The driver and three passengers in the SUV jumped out and started running after the SUV stopped, Linders said. Officers caught two of the four people. Two 29-year-old men are being held on a possible charge of gross misdemeanor theft, according to police.
The goat thieves knocked down part of the enclosure that keeps the animals contained in the park, so after Gordy was taken, the others went for a stroll, according to Linders. They didn't make it out of the park and were herded back to the enclosure.
As for Gordy? Linders said he's back on the job eradicating weeds.
Komodo dragon bites Singaporean tourist in Indonesia
A Komodo dragon has bitten an overly inquisitive tourist in Indonesia who ignored warnings about getting too close to the enormous reptile while it was eating, a national park official said.
The tourist from Singapore was bitten on his leg Wednesday morning while taking pictures of the Komodo dragon, the world's largest lizard, said the chief of the Komodo National Park, Sudiyono.
Sudiyono said the man was rescued by locals and rushed to a hospital in Labuan Bajo on Flores Island, near Komodo Island, for treatment.

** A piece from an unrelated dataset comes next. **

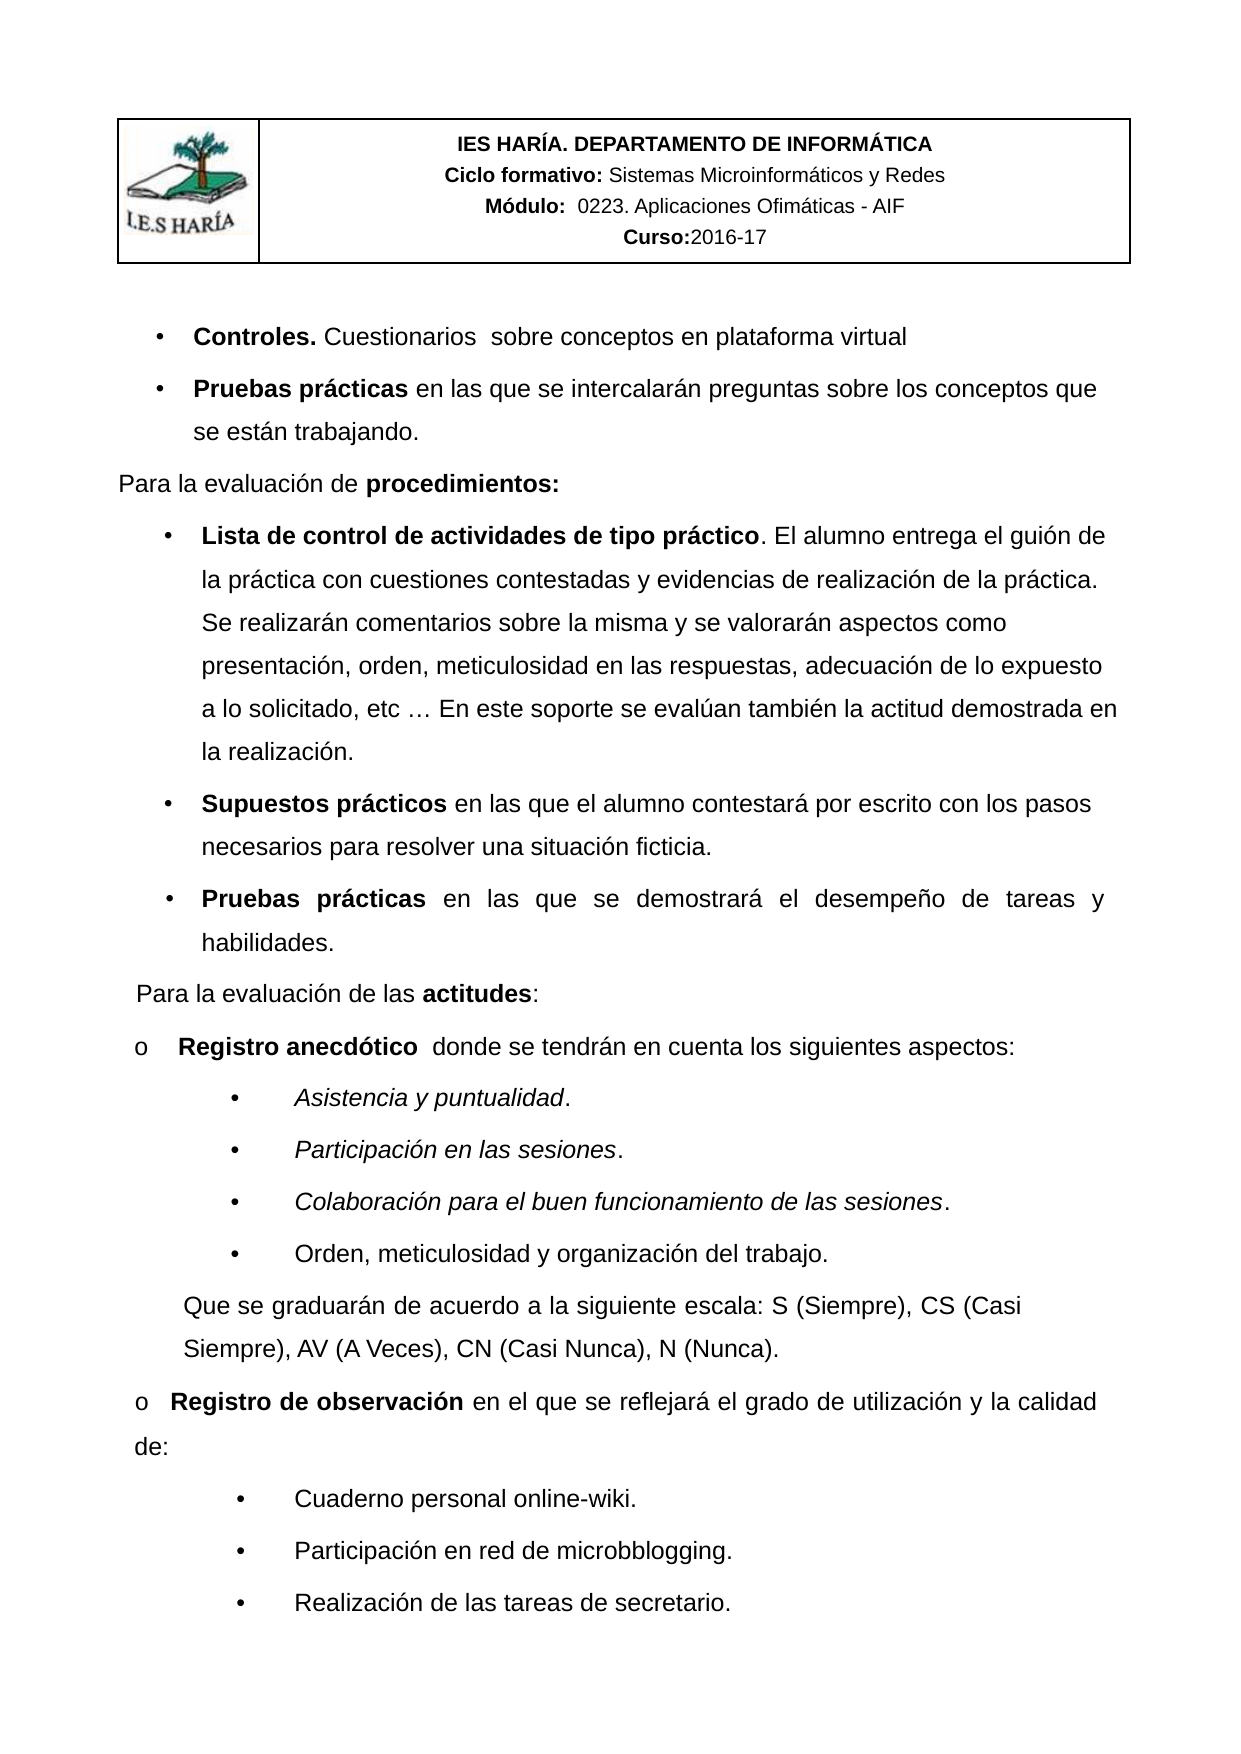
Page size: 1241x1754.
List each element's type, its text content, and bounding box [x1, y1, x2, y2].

Endangered Komodo dragons are found in the wild on several eastern Indonesian islands. They can grow to 3 meters (10 feet) or more in length.
Attacks on humans are rare but may increase as Indonesia is promoting the Komodo National Park as a tourist destination. In 2013, a guide and a park ranger were attacked in separate incidents.
Experts say the Komodo dragon population in the wild is less than 4,000 but stable.
These are the NY city’s most popular dog names
Max and Bella topped the most popular dog names in New York for the second year in a row — but you’ll find a lot of Fluffys in Queens and Tootsies in the Bronx.
The latest dog license records show that 1,358 Bellas, 1,268 Maxes, 868 Charlies, 872 Lolas and 867 Rockys were registered in 2016, rounding out the top five names of 87,031 registered pups in the Big Apple, according to the Health Department.
The agency also drilled down on the most unique canine name by neighborhood.
The unimaginative Fluffy ranked 93 overall in the city but came up No. 1 in Corona.
Meanwhile, Tootsie was fifth-most unique name in Norwood.
The new stats also revealed that New Yorkers find inspiration in foods, spices and other animals when it comes to naming their pooch.
Monikers like Bear, Tiger, Moose, Ginger, Pepper and Olive were among the more popular names — but Cinnamon, Basil, Raven and Goose weren’t far behind.
Bella is now the most popular dog name for the eighth year in a row, while Max topped the list for the 10th consecutive year.
Happy Doggy Day, Interior Department!
Interior Secretary Ryan Zinke and his dog Ragnar, a two-year-old Havanese, in his office May 5, 2017 at the Interior Department in Washington, DC.
The Interior Department on Friday hosted its first Bring Your Dog to Work Day.
And it was just as adorable as you would imagine it to be.
The initiative was started by Interior Secretary Ryan Zinke, who believed bringing dogs to work would help boost morale, according to department spokesman Paul Ross. (Indeed, Trump spokeswoman Sarah Huckabee Sanders said Friday that she'd take any reporters down to Interior for a field trip because "everybody here could use a little stress reliever.")
Zinke met with around 80 employees who brought their dogs to work, including Ross's own poodle, Pax. Everyone had a chance to take a photo with the secretary and his own pup, a Havanese named Ragnar.
Any Interior employee who missed their opportunity to bring their dogs to work doesn't need to worry — another Bring Your Dog to Work Day is set for Sept. 1.
Some on Twitter took the #DoggyDay mania to show off their dogs on public lands and voice support for national monuments. Zinke is set to review more than two dozen national monuments, per an executive order from President Trump, leading to worries that the monument designations may be rescinded.